I've spent a lot of the day reading (and re-reading) the documentation for authentication and authorization, and trying various things through test code, but I'm still not clear on how this works in practice.
We are currently using build 3.0.3800. We have a product that gets installed which starts an embedded db and also starts the embedded HTTP server. This application is deployed to a number of different customer networks that we don't have access to. What we would like to do is have a way for our tech support people to guide a customer admin user through connecting to the studio to help diagnose issues, but we don't want all of the customers to have easy access to Studio by default. Based on my reading, I've tried the following:
var systemDb = new EmbeddableDocumentStore
{
DataDirectory = ".\\",
UseEmbeddedHttpServer = true,
Configuration =
{
Port = 8901,
AnonymousUserAccessMode = AnonymousUserAccessMode.None,
AllowLocalAccessWithoutAuthorization = false,
DatabaseName = "testDb"
},
};
systemDb.Configuration.Settings["Raven/Authorization/Windows/RequiredGroups"] = "no_groups_allowed";
systemDb.Configuration.Settings["Raven/Authorization/Windows/RequiredUsers"] = "no_windows_auth_allowed";
systemDb.Configuration.Settings["Raven/License"] = @"our license...";
systemDb.Initialize();
Console.WriteLine("running...");
Console.ReadKey();
I have tried this with and without the RequiredGroups and RequiredUsers.
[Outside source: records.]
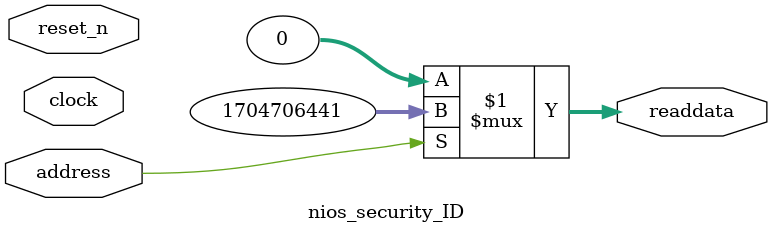
<source format=v>



// synthesis translate_off
`timescale 1ns / 1ps
// synthesis translate_on

// turn off superfluous verilog processor warnings 
// altera message_level Level1 
// altera message_off 10034 10035 10036 10037 10230 10240 10030 

module nios_security_ID (
               // inputs:
                address,
                clock,
                reset_n,

               // outputs:
                readdata
             )
;

  output  [ 31: 0] readdata;
  input            address;
  input            clock;
  input            reset_n;

  wire    [ 31: 0] readdata;
  //control_slave, which is an e_avalon_slave
  assign readdata = address ? 1704706441 : 0;

endmodule



</source>
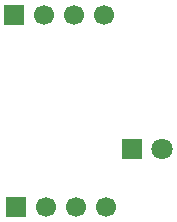
<source format=gbr>
%TF.GenerationSoftware,KiCad,Pcbnew,9.0.1*%
%TF.CreationDate,2025-11-17T22:12:27+05:30*%
%TF.ProjectId,Project_1,50726f6a-6563-4745-9f31-2e6b69636164,rev?*%
%TF.SameCoordinates,Original*%
%TF.FileFunction,Soldermask,Bot*%
%TF.FilePolarity,Negative*%
%FSLAX46Y46*%
G04 Gerber Fmt 4.6, Leading zero omitted, Abs format (unit mm)*
G04 Created by KiCad (PCBNEW 9.0.1) date 2025-11-17 22:12:27*
%MOMM*%
%LPD*%
G01*
G04 APERTURE LIST*
%ADD10R,1.700000X1.700000*%
%ADD11C,1.700000*%
%ADD12R,1.800000X1.800000*%
%ADD13C,1.800000*%
G04 APERTURE END LIST*
D10*
%TO.C,J2*%
X140890000Y-85250000D03*
D11*
X143430000Y-85250000D03*
X145970000Y-85250000D03*
X148510000Y-85250000D03*
%TD*%
D10*
%TO.C,J1*%
X140730000Y-69000000D03*
D11*
X143270000Y-69000000D03*
X145810000Y-69000000D03*
X148350000Y-69000000D03*
%TD*%
D12*
%TO.C,D3*%
X150730000Y-80350000D03*
D13*
X153270000Y-80350000D03*
%TD*%
M02*

</source>
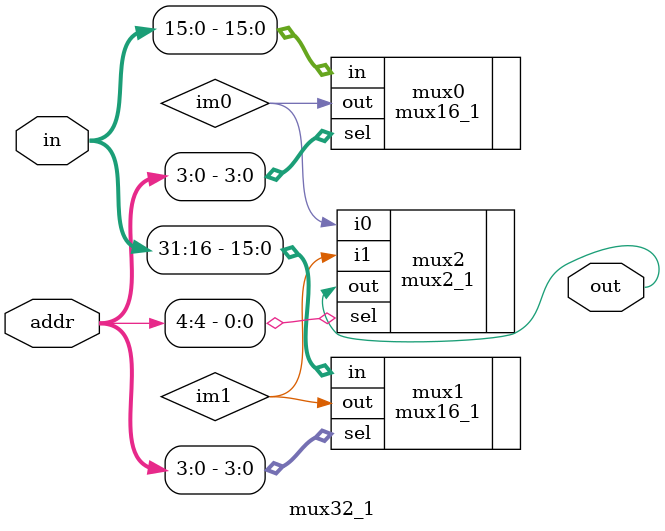
<source format=sv>

module mux32_1 (addr, in, out);

	
	//5bit addr line
	input logic [4:0] addr;
	
	//32 possible inputs
	input logic [31:0] in;
	
	
	//One 1bit output
	output logic out;
	
	wire im0, im1;
	
	
	mux16_1 mux0(.out(im0), .in(in[15:0]), .sel(addr[3:0]));
	mux16_1 mux1(.out(im1), .in(in[31:16]), .sel(addr[3:0]));
	
	mux2_1 mux2(.out(out), .i0(im0), .i1(im1), .sel(addr[4]));
	

endmodule 
</source>
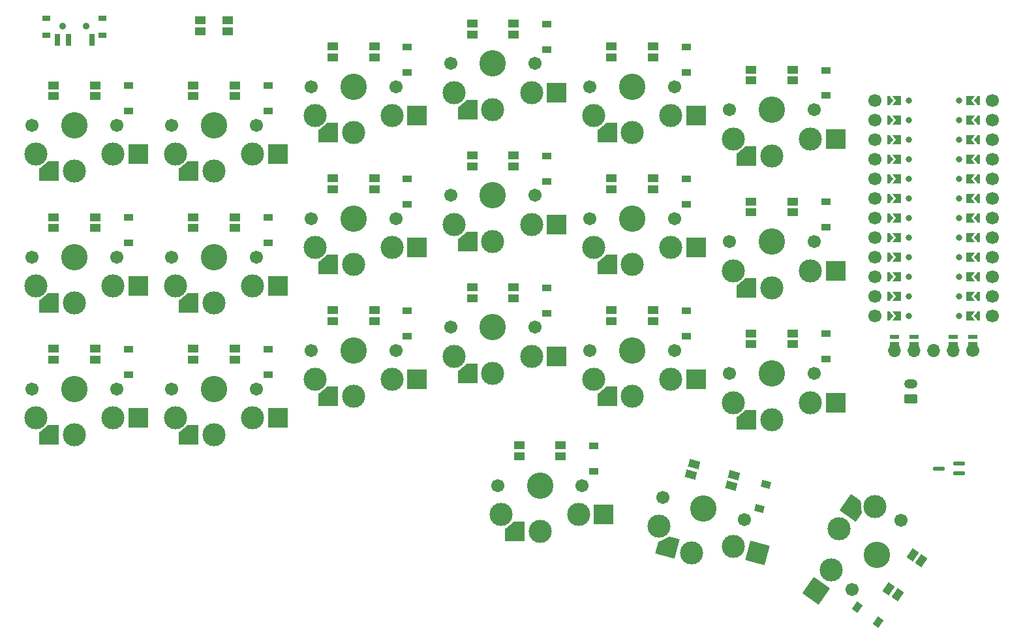
<source format=gbr>
%TF.GenerationSoftware,KiCad,Pcbnew,8.0.5*%
%TF.CreationDate,2024-11-11T15:34:28+00:00*%
%TF.ProjectId,kybd,6b796264-2e6b-4696-9361-645f70636258,v1.0.0*%
%TF.SameCoordinates,Original*%
%TF.FileFunction,Soldermask,Top*%
%TF.FilePolarity,Negative*%
%FSLAX46Y46*%
G04 Gerber Fmt 4.6, Leading zero omitted, Abs format (unit mm)*
G04 Created by KiCad (PCBNEW 8.0.5) date 2024-11-11 15:34:28*
%MOMM*%
%LPD*%
G01*
G04 APERTURE LIST*
G04 Aperture macros list*
%AMRoundRect*
0 Rectangle with rounded corners*
0 $1 Rounding radius*
0 $2 $3 $4 $5 $6 $7 $8 $9 X,Y pos of 4 corners*
0 Add a 4 corners polygon primitive as box body*
4,1,4,$2,$3,$4,$5,$6,$7,$8,$9,$2,$3,0*
0 Add four circle primitives for the rounded corners*
1,1,$1+$1,$2,$3*
1,1,$1+$1,$4,$5*
1,1,$1+$1,$6,$7*
1,1,$1+$1,$8,$9*
0 Add four rect primitives between the rounded corners*
20,1,$1+$1,$2,$3,$4,$5,0*
20,1,$1+$1,$4,$5,$6,$7,0*
20,1,$1+$1,$6,$7,$8,$9,0*
20,1,$1+$1,$8,$9,$2,$3,0*%
%AMRotRect*
0 Rectangle, with rotation*
0 The origin of the aperture is its center*
0 $1 length*
0 $2 width*
0 $3 Rotation angle, in degrees counterclockwise*
0 Add horizontal line*
21,1,$1,$2,0,0,$3*%
%AMFreePoly0*
4,1,6,1.300000,-0.250000,0.050000,-1.300000,-1.300000,-1.300000,-1.300000,1.300000,1.300000,1.300000,1.300000,-0.250000,1.300000,-0.250000,$1*%
%AMFreePoly1*
4,1,6,0.500000,-0.625000,-0.650000,-0.625000,-0.150000,0.000000,-0.650000,0.625000,0.500000,0.625000,0.500000,-0.625000,0.500000,-0.625000,$1*%
%AMFreePoly2*
4,1,6,0.250000,0.000000,-0.250000,-0.625000,-0.500000,-0.625000,-0.500000,0.625000,-0.250000,0.625000,0.250000,0.000000,0.250000,0.000000,$1*%
G04 Aperture macros list end*
%ADD10RotRect,0.900000X1.200000X255.000000*%
%ADD11R,1.400000X1.050000*%
%ADD12R,1.200000X0.900000*%
%ADD13C,1.701800*%
%ADD14C,3.000000*%
%ADD15C,3.429000*%
%ADD16FreePoly0,180.000000*%
%ADD17R,2.600000X2.600000*%
%ADD18O,1.700000X1.700000*%
%ADD19C,1.700000*%
%ADD20R,1.200000X0.600000*%
%ADD21FreePoly0,165.000000*%
%ADD22RotRect,2.600000X2.600000X165.000000*%
%ADD23FreePoly0,55.000000*%
%ADD24RotRect,2.600000X2.600000X55.000000*%
%ADD25C,0.800000*%
%ADD26FreePoly1,180.000000*%
%ADD27FreePoly2,180.000000*%
%ADD28FreePoly2,0.000000*%
%ADD29FreePoly1,0.000000*%
%ADD30RotRect,0.900000X1.200000X145.000000*%
%ADD31RoundRect,0.240000X0.635000X-0.360000X0.635000X0.360000X-0.635000X0.360000X-0.635000X-0.360000X0*%
%ADD32O,1.750000X1.200000*%
%ADD33R,1.400000X1.000000*%
%ADD34RotRect,1.400000X1.000000X235.000000*%
%ADD35RotRect,1.400000X1.000000X165.000000*%
%ADD36R,1.000000X0.800000*%
%ADD37C,0.900000*%
%ADD38R,0.700000X1.500000*%
%ADD39RoundRect,0.112500X0.637500X-0.112500X0.637500X0.112500X-0.637500X0.112500X-0.637500X-0.112500X0*%
G04 APERTURE END LIST*
D10*
%TO.C,D20*%
X164744350Y-87337222D03*
X163890250Y-90524778D03*
%TD*%
D11*
%TO.C,SW1*%
X91300000Y-28620000D03*
X94900000Y-28620000D03*
X91300000Y-27180000D03*
X94900000Y-27180000D03*
%TD*%
D12*
%TO.C,D5*%
X100100000Y-52750000D03*
X100100000Y-56050000D03*
%TD*%
%TO.C,D17*%
X172500000Y-50750000D03*
X172500000Y-54050000D03*
%TD*%
D13*
%TO.C,S20*%
X140900000Y-87500000D03*
D14*
X140400000Y-91250000D03*
X135400000Y-93450000D03*
D15*
X135400000Y-87500000D03*
D14*
X130400000Y-91250000D03*
D13*
X129900000Y-87500000D03*
D16*
X132125000Y-93450000D03*
D17*
X143675000Y-91250000D03*
%TD*%
D13*
%TO.C,S10*%
X116700000Y-35800000D03*
D14*
X116200000Y-39550000D03*
X111200000Y-41750000D03*
D15*
X111200000Y-35800000D03*
D14*
X106200000Y-39550000D03*
D13*
X105700000Y-35800000D03*
D16*
X107925000Y-41750000D03*
D17*
X119475000Y-39550000D03*
%TD*%
D13*
%TO.C,S8*%
X116700000Y-70000000D03*
D14*
X116200000Y-73750000D03*
X111200000Y-75950000D03*
D15*
X111200000Y-70000000D03*
D14*
X106200000Y-73750000D03*
D13*
X105700000Y-70000000D03*
D16*
X107925000Y-75950000D03*
D17*
X119475000Y-73750000D03*
%TD*%
D12*
%TO.C,D19*%
X142400000Y-82350000D03*
X142400000Y-85650000D03*
%TD*%
D13*
%TO.C,S4*%
X80500000Y-40800000D03*
D14*
X80000000Y-44550000D03*
X75000000Y-46750000D03*
D15*
X75000000Y-40800000D03*
D14*
X70000000Y-44550000D03*
D13*
X69500000Y-40800000D03*
D16*
X71725000Y-46750000D03*
D17*
X83275000Y-44550000D03*
%TD*%
D12*
%TO.C,D10*%
X136300000Y-61850000D03*
X136300000Y-65150000D03*
%TD*%
%TO.C,D15*%
X154400000Y-30650000D03*
X154400000Y-33950000D03*
%TD*%
D13*
%TO.C,S14*%
X152900000Y-70000000D03*
D14*
X152400000Y-73750000D03*
X147400000Y-75950000D03*
D15*
X147400000Y-70000000D03*
D14*
X142400000Y-73750000D03*
D13*
X141900000Y-70000000D03*
D16*
X144125000Y-75950000D03*
D17*
X155675000Y-73750000D03*
%TD*%
D13*
%TO.C,S2*%
X80500000Y-75000000D03*
D14*
X80000000Y-78750000D03*
X75000000Y-80950000D03*
D15*
X75000000Y-75000000D03*
D14*
X70000000Y-78750000D03*
D13*
X69500000Y-75000000D03*
D16*
X71725000Y-80950000D03*
D17*
X83275000Y-78750000D03*
%TD*%
D12*
%TO.C,D8*%
X118200000Y-47750000D03*
X118200000Y-51050000D03*
%TD*%
D13*
%TO.C,S5*%
X98600000Y-75000000D03*
D14*
X98100000Y-78750000D03*
X93100000Y-80950000D03*
D15*
X93100000Y-75000000D03*
D14*
X88100000Y-78750000D03*
D13*
X87600000Y-75000000D03*
D16*
X89825000Y-80950000D03*
D17*
X101375000Y-78750000D03*
%TD*%
D12*
%TO.C,D7*%
X118200000Y-64850000D03*
X118200000Y-68150000D03*
%TD*%
D13*
%TO.C,S18*%
X171000000Y-55900000D03*
D14*
X170500000Y-59650000D03*
X165500000Y-61850000D03*
D15*
X165500000Y-55900000D03*
D14*
X160500000Y-59650000D03*
D13*
X160000000Y-55900000D03*
D16*
X162225000Y-61850000D03*
D17*
X173775000Y-59650000D03*
%TD*%
D12*
%TO.C,D4*%
X100100000Y-69850000D03*
X100100000Y-73150000D03*
%TD*%
D18*
%TO.C,DISP1*%
X181420000Y-70000000D03*
X183960000Y-70000000D03*
X186500000Y-70000000D03*
X189040000Y-70000000D03*
D19*
X191580000Y-70000000D03*
D20*
X181420000Y-69150000D03*
X183960000Y-69150000D03*
X189040000Y-69150000D03*
X191580000Y-69150000D03*
X181420000Y-68250000D03*
X183960000Y-68250000D03*
X189040000Y-68250000D03*
X191580000Y-68250000D03*
%TD*%
D13*
%TO.C,S11*%
X134800000Y-67000000D03*
D14*
X134300000Y-70750000D03*
X129300000Y-72950000D03*
D15*
X129300000Y-67000000D03*
D14*
X124300000Y-70750000D03*
D13*
X123800000Y-67000000D03*
D16*
X126025000Y-72950000D03*
D17*
X137575000Y-70750000D03*
%TD*%
D12*
%TO.C,D6*%
X100100000Y-35650000D03*
X100100000Y-38950000D03*
%TD*%
%TO.C,D1*%
X82000000Y-69850000D03*
X82000000Y-73150000D03*
%TD*%
D13*
%TO.C,S17*%
X171000000Y-73000000D03*
D14*
X170500000Y-76750000D03*
X165500000Y-78950000D03*
D15*
X165500000Y-73000000D03*
D14*
X160500000Y-76750000D03*
D13*
X160000000Y-73000000D03*
D16*
X162225000Y-78950000D03*
D17*
X173775000Y-76750000D03*
%TD*%
D13*
%TO.C,S6*%
X98600000Y-57900000D03*
D14*
X98100000Y-61650000D03*
X93100000Y-63850000D03*
D15*
X93100000Y-57900000D03*
D14*
X88100000Y-61650000D03*
D13*
X87600000Y-57900000D03*
D16*
X89825000Y-63850000D03*
D17*
X101375000Y-61650000D03*
%TD*%
D13*
%TO.C,S15*%
X152900000Y-52900000D03*
D14*
X152400000Y-56650000D03*
X147400000Y-58850000D03*
D15*
X147400000Y-52900000D03*
D14*
X142400000Y-56650000D03*
D13*
X141900000Y-52900000D03*
D16*
X144125000Y-58850000D03*
D17*
X155675000Y-56650000D03*
%TD*%
D12*
%TO.C,D13*%
X154400000Y-64850000D03*
X154400000Y-68150000D03*
%TD*%
D13*
%TO.C,S21*%
X161962592Y-91923505D03*
D14*
X160509058Y-95416317D03*
X155110027Y-96247259D03*
D15*
X156650000Y-90500000D03*
D14*
X150849799Y-92828127D03*
D13*
X151337408Y-89076495D03*
D21*
X151946620Y-95399626D03*
D22*
X163672465Y-96263949D03*
%TD*%
D13*
%TO.C,S1*%
X175953130Y-101022836D03*
D14*
X173168098Y-98462349D03*
X174233845Y-93104720D03*
D15*
X179107800Y-96517500D03*
D14*
X178903862Y-90270828D03*
D13*
X182262470Y-92012164D03*
D23*
X176112308Y-90421997D03*
D24*
X171289635Y-101145072D03*
%TD*%
D12*
%TO.C,D3*%
X82000000Y-35650000D03*
X82000000Y-38950000D03*
%TD*%
D13*
%TO.C,S19*%
X171000000Y-38800000D03*
D14*
X170500000Y-42550000D03*
X165500000Y-44750000D03*
D15*
X165500000Y-38800000D03*
D14*
X160500000Y-42550000D03*
D13*
X160000000Y-38800000D03*
D16*
X162225000Y-44750000D03*
D17*
X173775000Y-42550000D03*
%TD*%
D25*
%TO.C,MCU1*%
X189762000Y-37600000D03*
D26*
X191275000Y-37600000D03*
D27*
X192000000Y-37600000D03*
D19*
X194120000Y-37600000D03*
D25*
X189762000Y-40140000D03*
D26*
X191275000Y-40140000D03*
D27*
X192000000Y-40140000D03*
D19*
X194120000Y-40140000D03*
D25*
X189762000Y-42680000D03*
D26*
X191275000Y-42680000D03*
D27*
X192000000Y-42680000D03*
D19*
X194120000Y-42680000D03*
D25*
X189762000Y-45220000D03*
D26*
X191275000Y-45220000D03*
D27*
X192000000Y-45220000D03*
D19*
X194120000Y-45220000D03*
D25*
X189762000Y-47760000D03*
D26*
X191275000Y-47760000D03*
D27*
X192000000Y-47760000D03*
D19*
X194120000Y-47760000D03*
D25*
X189762000Y-50300000D03*
D26*
X191275000Y-50300000D03*
D27*
X192000000Y-50300000D03*
D19*
X194120000Y-50300000D03*
D25*
X189762000Y-52840000D03*
D26*
X191275000Y-52840000D03*
D27*
X192000000Y-52840000D03*
D19*
X194120000Y-52840000D03*
D25*
X189762000Y-55380000D03*
D26*
X191275000Y-55380000D03*
D27*
X192000000Y-55380000D03*
D19*
X194120000Y-55380000D03*
D25*
X189762000Y-57920000D03*
D26*
X191275000Y-57920000D03*
D27*
X192000000Y-57920000D03*
D19*
X194120000Y-57920000D03*
D25*
X189762000Y-60460000D03*
D26*
X191275000Y-60460000D03*
D27*
X192000000Y-60460000D03*
D19*
X194120000Y-60460000D03*
D25*
X189762000Y-63000000D03*
D26*
X191275000Y-63000000D03*
D27*
X192000000Y-63000000D03*
D19*
X194120000Y-63000000D03*
D25*
X189762000Y-65540000D03*
D26*
X191275000Y-65540000D03*
D27*
X192000000Y-65540000D03*
D19*
X194120000Y-65540000D03*
X178880000Y-65540000D03*
D28*
X181000000Y-65540000D03*
D19*
X178880000Y-63000000D03*
D28*
X181000000Y-63000000D03*
D19*
X178880000Y-60460000D03*
D28*
X181000000Y-60460000D03*
D19*
X178880000Y-57920000D03*
D28*
X181000000Y-57920000D03*
D19*
X178880000Y-55380000D03*
D28*
X181000000Y-55380000D03*
D19*
X178880000Y-52840000D03*
D28*
X181000000Y-52840000D03*
D19*
X178880000Y-50300000D03*
D28*
X181000000Y-50300000D03*
D19*
X178880000Y-47760000D03*
D28*
X181000000Y-47760000D03*
D19*
X178880000Y-45220000D03*
D28*
X181000000Y-45220000D03*
D19*
X178880000Y-42680000D03*
D28*
X181000000Y-42680000D03*
D19*
X178880000Y-40140000D03*
D28*
X181000000Y-40140000D03*
D19*
X178880000Y-37600000D03*
D28*
X181000000Y-37600000D03*
D29*
X181725000Y-65540000D03*
D25*
X183238000Y-65540000D03*
D29*
X181725000Y-63000000D03*
D25*
X183238000Y-63000000D03*
D29*
X181725000Y-60460000D03*
D25*
X183238000Y-60460000D03*
D29*
X181725000Y-57920000D03*
D25*
X183238000Y-57920000D03*
D29*
X181725000Y-55380000D03*
D25*
X183238000Y-55380000D03*
D29*
X181725000Y-52840000D03*
D25*
X183238000Y-52840000D03*
D29*
X181725000Y-50300000D03*
D25*
X183238000Y-50300000D03*
D29*
X181725000Y-47760000D03*
D25*
X183238000Y-47760000D03*
D29*
X181725000Y-45220000D03*
D25*
X183238000Y-45220000D03*
D29*
X181725000Y-42680000D03*
D25*
X183238000Y-42680000D03*
D29*
X181725000Y-40140000D03*
D25*
X183238000Y-40140000D03*
D29*
X181725000Y-37600000D03*
D25*
X183238000Y-37600000D03*
%TD*%
D13*
%TO.C,S7*%
X98600000Y-40800000D03*
D14*
X98100000Y-44550000D03*
X93100000Y-46750000D03*
D15*
X93100000Y-40800000D03*
D14*
X88100000Y-44550000D03*
D13*
X87600000Y-40800000D03*
D16*
X89825000Y-46750000D03*
D17*
X101375000Y-44550000D03*
%TD*%
D30*
%TO.C,D21*%
X179311401Y-105205501D03*
X176608199Y-103312699D03*
%TD*%
D12*
%TO.C,D11*%
X136300000Y-44750000D03*
X136300000Y-48050000D03*
%TD*%
%TO.C,D16*%
X172500000Y-67850000D03*
X172500000Y-71150000D03*
%TD*%
%TO.C,D18*%
X172500000Y-33650000D03*
X172500000Y-36950000D03*
%TD*%
D31*
%TO.C,JST1*%
X183500000Y-76300000D03*
D32*
X183500000Y-74300000D03*
%TD*%
D13*
%TO.C,S9*%
X116700000Y-52900000D03*
D14*
X116200000Y-56650000D03*
X111200000Y-58850000D03*
D15*
X111200000Y-52900000D03*
D14*
X106200000Y-56650000D03*
D13*
X105700000Y-52900000D03*
D16*
X107925000Y-58850000D03*
D17*
X119475000Y-56650000D03*
%TD*%
D12*
%TO.C,D14*%
X154400000Y-47750000D03*
X154400000Y-51050000D03*
%TD*%
D13*
%TO.C,S12*%
X134800000Y-49900000D03*
D14*
X134300000Y-53650000D03*
X129300000Y-55850000D03*
D15*
X129300000Y-49900000D03*
D14*
X124300000Y-53650000D03*
D13*
X123800000Y-49900000D03*
D16*
X126025000Y-55850000D03*
D17*
X137575000Y-53650000D03*
%TD*%
D12*
%TO.C,D2*%
X82000000Y-52750000D03*
X82000000Y-56050000D03*
%TD*%
%TO.C,D12*%
X136300000Y-27650000D03*
X136300000Y-30950000D03*
%TD*%
D13*
%TO.C,S16*%
X152900000Y-35800000D03*
D14*
X152400000Y-39550000D03*
X147400000Y-41750000D03*
D15*
X147400000Y-35800000D03*
D14*
X142400000Y-39550000D03*
D13*
X141900000Y-35800000D03*
D16*
X144125000Y-41750000D03*
D17*
X155675000Y-39550000D03*
%TD*%
D12*
%TO.C,D9*%
X118200000Y-30650000D03*
X118200000Y-33950000D03*
%TD*%
D13*
%TO.C,S13*%
X134800000Y-32800000D03*
D14*
X134300000Y-36550000D03*
X129300000Y-38750000D03*
D15*
X129300000Y-32800000D03*
D14*
X124300000Y-36550000D03*
D13*
X123800000Y-32800000D03*
D16*
X126025000Y-38750000D03*
D17*
X137575000Y-36550000D03*
%TD*%
D13*
%TO.C,S3*%
X80500000Y-57900000D03*
D14*
X80000000Y-61650000D03*
X75000000Y-63850000D03*
D15*
X75000000Y-57900000D03*
D14*
X70000000Y-61650000D03*
D13*
X69500000Y-57900000D03*
D16*
X71725000Y-63850000D03*
D17*
X83275000Y-61650000D03*
%TD*%
D33*
%TO.C,LED3*%
X132000000Y-27600000D03*
X132000000Y-29000000D03*
X126600000Y-29000000D03*
X126600000Y-27600000D03*
%TD*%
%TO.C,LED1*%
X168200000Y-33600000D03*
X168200000Y-35000000D03*
X162800000Y-35000000D03*
X162800000Y-33600000D03*
%TD*%
%TO.C,LED18*%
X77700000Y-69800000D03*
X77700000Y-71200000D03*
X72300000Y-71200000D03*
X72300000Y-69800000D03*
%TD*%
%TO.C,LED15*%
X132000000Y-61800000D03*
X132000000Y-63200000D03*
X126600000Y-63200000D03*
X126600000Y-61800000D03*
%TD*%
D34*
%TO.C,LED21*%
X181818750Y-101711814D03*
X180671937Y-100908807D03*
X183769250Y-96485386D03*
X184916063Y-97288393D03*
%TD*%
D33*
%TO.C,LED6*%
X77700000Y-35600000D03*
X77700000Y-37000000D03*
X72300000Y-37000000D03*
X72300000Y-35600000D03*
%TD*%
%TO.C,LED11*%
X144700000Y-49100000D03*
X144700000Y-47700000D03*
X150100000Y-47700000D03*
X150100000Y-49100000D03*
%TD*%
D35*
%TO.C,LED20*%
X155025527Y-86130637D03*
X155387874Y-84778340D03*
X160603873Y-86175963D03*
X160241526Y-87528260D03*
%TD*%
D33*
%TO.C,LED7*%
X72300000Y-54100000D03*
X72300000Y-52700000D03*
X77700000Y-52700000D03*
X77700000Y-54100000D03*
%TD*%
%TO.C,LED17*%
X95800000Y-69800000D03*
X95800000Y-71200000D03*
X90400000Y-71200000D03*
X90400000Y-69800000D03*
%TD*%
%TO.C,LED19*%
X132700000Y-83700000D03*
X132700000Y-82300000D03*
X138100000Y-82300000D03*
X138100000Y-83700000D03*
%TD*%
%TO.C,LED9*%
X108500000Y-49100000D03*
X108500000Y-47700000D03*
X113900000Y-47700000D03*
X113900000Y-49100000D03*
%TD*%
%TO.C,LED14*%
X150100000Y-64800000D03*
X150100000Y-66200000D03*
X144700000Y-66200000D03*
X144700000Y-64800000D03*
%TD*%
%TO.C,LED5*%
X95800000Y-35600000D03*
X95800000Y-37000000D03*
X90400000Y-37000000D03*
X90400000Y-35600000D03*
%TD*%
%TO.C,LED12*%
X162800000Y-52100000D03*
X162800000Y-50700000D03*
X168200000Y-50700000D03*
X168200000Y-52100000D03*
%TD*%
%TO.C,LED10*%
X126600000Y-46100000D03*
X126600000Y-44700000D03*
X132000000Y-44700000D03*
X132000000Y-46100000D03*
%TD*%
D36*
%TO.C,PWR1*%
X71350000Y-29085000D03*
X78650000Y-29085000D03*
D37*
X73500000Y-27975000D03*
X76500000Y-27975000D03*
D36*
X71350000Y-26875000D03*
X78650000Y-26875000D03*
D38*
X77250000Y-29735000D03*
X74250000Y-29735000D03*
X72750000Y-29735000D03*
%TD*%
D33*
%TO.C,LED4*%
X113900000Y-30600000D03*
X113900000Y-32000000D03*
X108500000Y-32000000D03*
X108500000Y-30600000D03*
%TD*%
D39*
%TO.C,D22*%
X189830000Y-85950000D03*
X189830000Y-84650000D03*
X187170000Y-85300000D03*
%TD*%
D33*
%TO.C,LED13*%
X168200000Y-67800000D03*
X168200000Y-69200000D03*
X162800000Y-69200000D03*
X162800000Y-67800000D03*
%TD*%
%TO.C,LED8*%
X90400000Y-54100000D03*
X90400000Y-52700000D03*
X95800000Y-52700000D03*
X95800000Y-54100000D03*
%TD*%
%TO.C,LED16*%
X113900000Y-64800000D03*
X113900000Y-66200000D03*
X108500000Y-66200000D03*
X108500000Y-64800000D03*
%TD*%
%TO.C,LED2*%
X150100000Y-30600000D03*
X150100000Y-32000000D03*
X144700000Y-32000000D03*
X144700000Y-30600000D03*
%TD*%
M02*

</source>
I have created an api key in the database:
{
"Databases": [
{
"Admin": true,
"TenantId": "<system>",
"ReadOnly": false
},
{
"Admin": true,
"TenantId": "*",
"ReadOnly": false
}
],
"Enabled": true,
"Name": "app_admin",
"Secret": "a1ysLelyXzrimGjlD53D5CSe3cWlzuqq"
}
After starting this app, pulling up
http://localhost:8901 immediately allows me into Studio without challenging me. After opening the port in the firewall and trying from another machine, I was prompted for username password. Entering my domain credentials let me in immediately. Clearing all browser state and opening Studio from the remote computer again using the URL from the API key setup page (with the #api-key fragment) allowed me in and gave me a logout button in the upper right (the expected and desired behavior).
Thinking this may be related to the process running as me, I also installed the test app as a windows service running as Local System and tried again, but was again immediately allowed in.
Is there a way to set this up so that studio is only available with a particular user/password or particular API key - and doesn't automatically allow anyone based on windows credentials?